I am being treated for breast cancer with tamoxifen. I have also have experienced depression but have been told that I cannot take certain antidepressants. Why do I need to be concerned about antidepressants while taking tamoxifen?
Tamoxifen is an estrogen receptor blocker used for breast cancer (blocking breast tumor growth) and is converted to active metabolites through a liver enzyme.
In other words, it needs to be broken down in the liver for it to be activated, somewhat like needing to strike a match for it to produce fire.
Strong inhibitors of this activating enzyme include, in order, the antidepressants paroxetine (Paxil), fluoxetine (Prozac), bupropion (Wellbutrin), duloxetine (Cymbalta) and sertraline (Zoloft).

Dataset entries
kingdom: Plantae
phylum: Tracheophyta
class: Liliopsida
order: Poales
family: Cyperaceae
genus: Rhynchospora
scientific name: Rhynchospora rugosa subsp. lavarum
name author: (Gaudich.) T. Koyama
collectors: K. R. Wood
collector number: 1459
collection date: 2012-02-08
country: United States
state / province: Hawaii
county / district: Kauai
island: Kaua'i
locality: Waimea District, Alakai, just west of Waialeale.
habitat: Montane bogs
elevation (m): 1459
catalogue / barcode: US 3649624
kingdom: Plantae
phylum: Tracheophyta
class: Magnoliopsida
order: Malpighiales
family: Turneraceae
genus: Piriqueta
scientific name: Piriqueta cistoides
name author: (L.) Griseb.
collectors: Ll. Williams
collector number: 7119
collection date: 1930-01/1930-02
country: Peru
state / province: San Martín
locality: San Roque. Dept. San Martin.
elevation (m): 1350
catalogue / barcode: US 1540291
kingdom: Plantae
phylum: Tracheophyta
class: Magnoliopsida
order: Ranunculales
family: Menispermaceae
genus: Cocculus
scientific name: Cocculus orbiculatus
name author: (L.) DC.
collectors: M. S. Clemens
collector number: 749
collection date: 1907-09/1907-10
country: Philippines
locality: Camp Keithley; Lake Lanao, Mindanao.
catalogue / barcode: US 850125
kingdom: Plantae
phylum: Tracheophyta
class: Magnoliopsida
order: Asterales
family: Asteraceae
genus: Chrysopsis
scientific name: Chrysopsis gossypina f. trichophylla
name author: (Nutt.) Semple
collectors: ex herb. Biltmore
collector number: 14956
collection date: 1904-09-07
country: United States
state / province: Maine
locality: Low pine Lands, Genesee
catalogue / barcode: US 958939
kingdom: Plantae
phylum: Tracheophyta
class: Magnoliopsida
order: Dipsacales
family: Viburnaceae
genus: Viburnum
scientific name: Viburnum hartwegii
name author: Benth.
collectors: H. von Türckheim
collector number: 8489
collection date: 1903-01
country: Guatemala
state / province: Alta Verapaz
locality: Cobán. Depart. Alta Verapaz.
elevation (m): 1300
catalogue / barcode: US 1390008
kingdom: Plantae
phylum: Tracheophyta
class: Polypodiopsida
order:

▶ **Work order**
Carry the text on tamoxifen and antidepressants forward from its last sentence.

▶ **Output of the task**
By slowing the activity of the enzyme, these antidepressants may decrease the conversion of tamoxifen to its active metabolites (especially endoxifen, which is 30 to 100 times more potent than tamoxifen for suppressing breast cancer cell growth) and decrease the effectiveness of tamoxifen.
A study of women with breast cancer, published in 2010 in the journal Psychiatry, compared 945 women taking tamoxifen alone with 353 women taking tamoxifen with paroxetine, fluoxetine or sertraline.
The women taking those antidepressants with tamoxifen were almost twice as likely (14 percent versus 7.5 percent) to experience a cancer recurrence over an average of 340 days.
Antidepressants that do not have this suppressing effect on the breakdown of tamoxifen include citalopram (Celexa), escitalopram (Lexapro), venlafaxine (Effexor) and desvenlafaxine (Pristiq).
We prefer to use these antidepressants for women who are enduring clinically significant depression while recovering from breast cancer treated with tamoxifen.